Research from Moneyfacts.co.uk has found that just 279 out of a total 842 variable rate mortgages currently available do not contain a product redemption penalty. A product redemption penalty is a charge that borrowers are required to pay if they redeem the mortgage before the initial rate expires, for example, for the first two years, borrowers would be charged 4% of the outstanding balance.
Some variable rate mortgage deals that have a redemption penalty allow borrowers to move from a variable rate mortgage to a fixed rate mortgage with the same provider without charging the additional fee – this is known as a ‘switch and fix’ or a ‘drop-lock’ feature. Research from Moneyfacts.co.uk found that 47 variable rate mortgages, most with an early redemption penalty, carry a ‘switch and fix’ or a ‘drop-lock’ feature.

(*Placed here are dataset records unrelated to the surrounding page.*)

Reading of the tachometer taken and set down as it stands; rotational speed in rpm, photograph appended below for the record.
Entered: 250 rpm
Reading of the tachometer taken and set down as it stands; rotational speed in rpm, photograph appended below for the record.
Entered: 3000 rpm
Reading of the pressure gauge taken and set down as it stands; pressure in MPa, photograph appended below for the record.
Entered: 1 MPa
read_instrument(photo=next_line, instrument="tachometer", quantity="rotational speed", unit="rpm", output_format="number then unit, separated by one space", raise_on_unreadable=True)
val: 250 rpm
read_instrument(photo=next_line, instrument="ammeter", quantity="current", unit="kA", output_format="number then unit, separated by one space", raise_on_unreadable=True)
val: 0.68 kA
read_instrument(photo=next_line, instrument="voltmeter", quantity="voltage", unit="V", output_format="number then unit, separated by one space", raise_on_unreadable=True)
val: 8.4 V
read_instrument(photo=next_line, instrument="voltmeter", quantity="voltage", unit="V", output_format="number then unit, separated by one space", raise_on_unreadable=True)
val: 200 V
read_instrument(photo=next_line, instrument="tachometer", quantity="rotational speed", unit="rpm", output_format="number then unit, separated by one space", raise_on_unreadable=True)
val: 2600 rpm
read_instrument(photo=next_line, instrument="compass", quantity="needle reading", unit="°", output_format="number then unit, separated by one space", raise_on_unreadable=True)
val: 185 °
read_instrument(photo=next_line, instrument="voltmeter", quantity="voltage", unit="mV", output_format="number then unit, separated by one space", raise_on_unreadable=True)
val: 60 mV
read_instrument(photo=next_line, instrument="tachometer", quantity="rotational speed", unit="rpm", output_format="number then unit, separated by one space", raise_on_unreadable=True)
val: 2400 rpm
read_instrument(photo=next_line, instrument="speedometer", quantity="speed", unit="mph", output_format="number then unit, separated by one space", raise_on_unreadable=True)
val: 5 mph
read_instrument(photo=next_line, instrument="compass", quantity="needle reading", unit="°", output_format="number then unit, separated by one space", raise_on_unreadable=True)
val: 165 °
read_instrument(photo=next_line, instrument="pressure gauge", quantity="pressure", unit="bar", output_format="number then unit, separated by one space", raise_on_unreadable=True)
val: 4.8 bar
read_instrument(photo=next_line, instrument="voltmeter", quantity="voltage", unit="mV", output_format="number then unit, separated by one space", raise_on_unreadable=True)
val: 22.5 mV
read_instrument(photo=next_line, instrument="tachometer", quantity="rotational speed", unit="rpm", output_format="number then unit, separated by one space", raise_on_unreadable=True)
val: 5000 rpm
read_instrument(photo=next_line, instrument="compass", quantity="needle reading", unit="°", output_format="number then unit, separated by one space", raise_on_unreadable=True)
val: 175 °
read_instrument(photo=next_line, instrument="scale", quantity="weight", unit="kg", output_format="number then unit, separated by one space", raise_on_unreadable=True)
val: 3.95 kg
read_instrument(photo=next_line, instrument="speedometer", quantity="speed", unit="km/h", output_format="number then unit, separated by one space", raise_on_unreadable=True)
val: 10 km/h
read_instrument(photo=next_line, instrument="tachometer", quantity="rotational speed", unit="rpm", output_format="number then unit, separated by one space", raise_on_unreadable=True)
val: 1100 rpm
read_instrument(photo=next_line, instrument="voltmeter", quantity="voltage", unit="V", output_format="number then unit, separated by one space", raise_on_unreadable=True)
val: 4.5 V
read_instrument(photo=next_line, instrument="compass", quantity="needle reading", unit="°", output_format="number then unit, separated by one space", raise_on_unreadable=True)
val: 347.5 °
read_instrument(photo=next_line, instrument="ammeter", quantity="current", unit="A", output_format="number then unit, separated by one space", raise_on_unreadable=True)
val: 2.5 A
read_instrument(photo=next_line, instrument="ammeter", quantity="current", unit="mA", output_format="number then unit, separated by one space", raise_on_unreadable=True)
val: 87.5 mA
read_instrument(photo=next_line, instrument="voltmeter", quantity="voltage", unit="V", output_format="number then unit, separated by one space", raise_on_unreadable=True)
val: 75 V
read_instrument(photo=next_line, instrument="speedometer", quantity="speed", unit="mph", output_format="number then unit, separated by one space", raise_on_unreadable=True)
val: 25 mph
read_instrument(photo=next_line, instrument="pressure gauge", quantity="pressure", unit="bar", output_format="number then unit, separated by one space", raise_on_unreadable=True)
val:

Variable mortgage rate redemption analysis
|All variable rate mortgages||No redemption penalty||With a redemption penalty||With an extended redemption penalty (beyond initial rate period)|
|Number of products||842||279||482||81|
Darren Cook, finance expert at Moneyfacts.co.uk, said: “Variable interest rate mortgages that do not contain a redemption penalty open up an option to those borrowers who think that they may benefit from a potential fall in the Bank base rate, but also want the flexibility to redeem their mortgage without a hefty penalty and move to a fixed rate deal if base rate moves steeply in the opposite direction.
“New mortgage products that contain no redemption penalties generally charge a higher interest rate than their counterparts that do apply a penalty. As an indication, the average rate of all variable rate mortgages with a redemption penalty is currently 2.67%, while the average rate for no-penalty products is 3.01% – some 0.34% higher.
“Mortgage products with a switch and fix or drop-lock feature, allowing a borrower to switch to one of their existing lender’s fixed rate products, is the next level down from having full mortgage redemption flexibility on a product. Therefore, a borrower can move from a variable to a fixed rate mortgage when there appears to be a threat of prolonged interest rate increases, but the fixed rate products need to be from their existing borrower’s range. This may offer some welcome flexibility, without necessarily paying a higher rate of interest in order to avoid a hefty penalty to move away from a less favourable rate during a period in which economic predictions are proving near-impossible.”
Information is correct as of the date of publication (shown at the top of this article). Any products featured may be withdrawn by their provider or changed at any time.